At this time there are no plans I'm aware of for providing explicit
third-party support contracting from within WMF (as in, paying people to
provide custom installation support, custom development, prioritization of
custom bug fixes, or explicitly lobbying to get particular custom
development or ideas merged into core that aren't focused on Wikimedia
needs). I think this would be great to do, but it's just not on the table
for now.
I would strongly encourage any interested and enterprising people who might
wish to perform such work to organize themselves to provide such custom
services directly to people who need them and work with us on that roadmap
& future core development.
-- brion
On Mon, Apr 3, 2017 at 7:28 AM, Jasmine Smith <jassmith55(a)outlook.com>
wrote:
Out of interest, will this 'platform team'
only work to serve Wikimedia or
the wider MediaWiki user community?
One of my vices with the WMF/mediawiki is that development is to benefit
the WMF.
The WMF uses a number of extensions which are highly sought after by those
wanting to set up their own wikis (SecurePoll, CentralAuth, Site Matrix,
etc) but provides no support for them, says they are only for WMF but
released anyway, and unless you know PHP, those extensions are locked off.

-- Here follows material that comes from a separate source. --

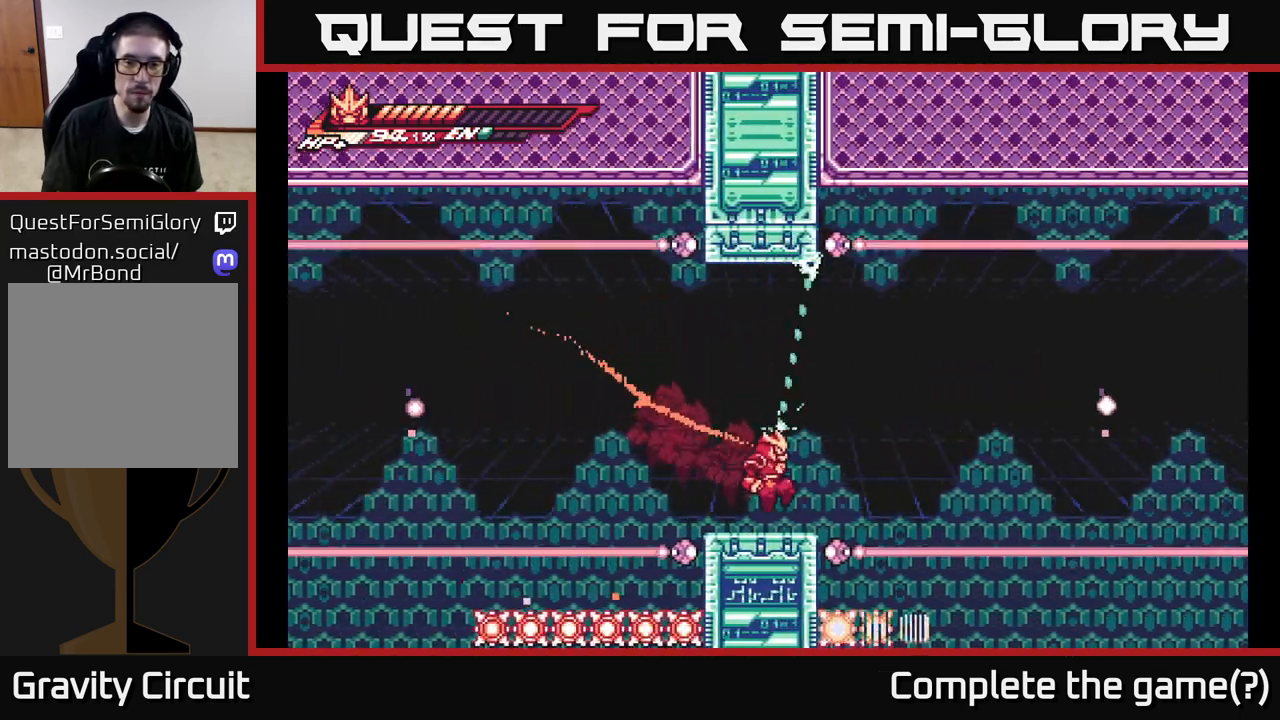
{"buttons": ["L2"], "left_stick": "up-right", "right_stick": "center", "events": [[417, "R2", "up"]]}
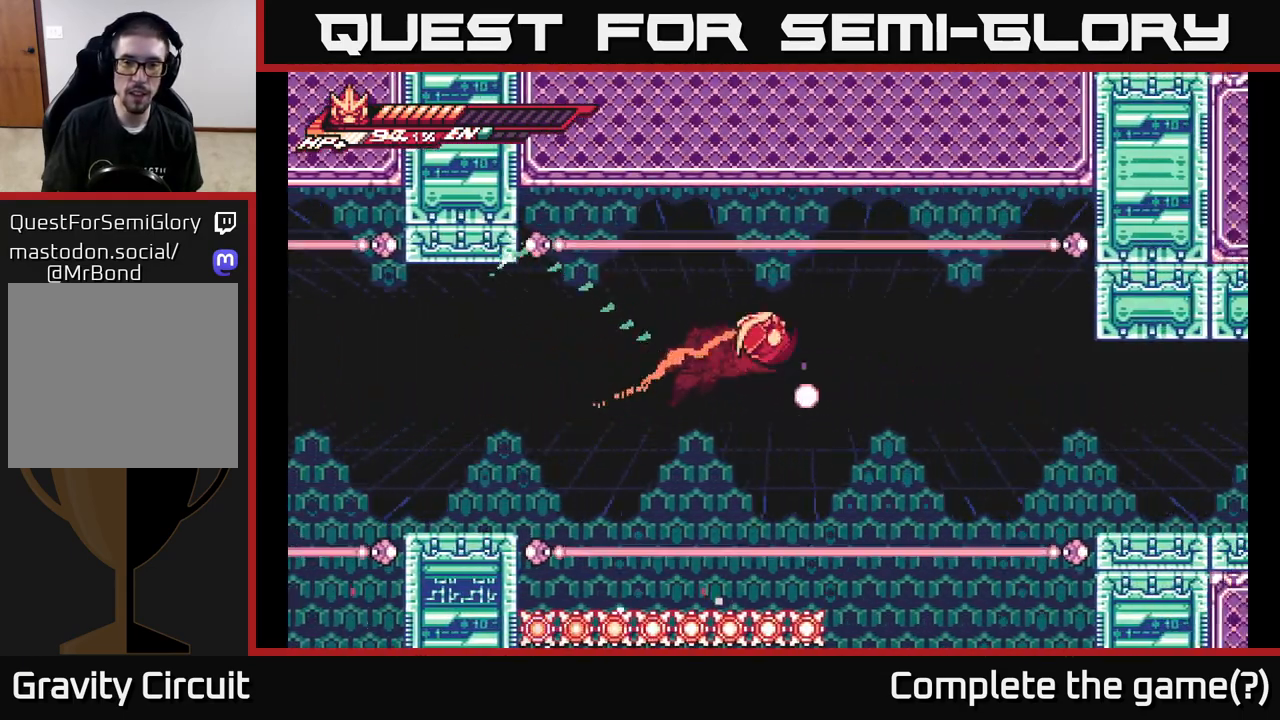
{"buttons": ["L2", "R2"], "left_stick": "up-right", "right_stick": "center", "events": [[117, "R2", "down"]]}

I don't feel like the WMFs goal to openly share knowledge applies in these
cases, and development of MediaWiki isn't to support the wider community of
users.
On 3 Apr 2017, at 02:16 pm, "Chad"
<innocentkiller(a)gmail.com> wrote:
On Mon, Apr 3, 2017 at 12:35 AM Jeroen De Dauw <jeroendedauw(a)gmail.com>
wrote:
This makes it sound like the MediaWiki codebase
is pretty well designed.
That is in stark contrast to my view, which is that it is a typical big
ball of mud with serious pervasive issues too numerous to list. So I'm
curious how you arrived at your view.
As opposed to Wikibase, which is a
collection of well-designed components
which nobody (outside of its development team) knows how they are held
together to form a cohesive product. My guess has always been magic
and/or
prayers.
Something something glass houses & stones.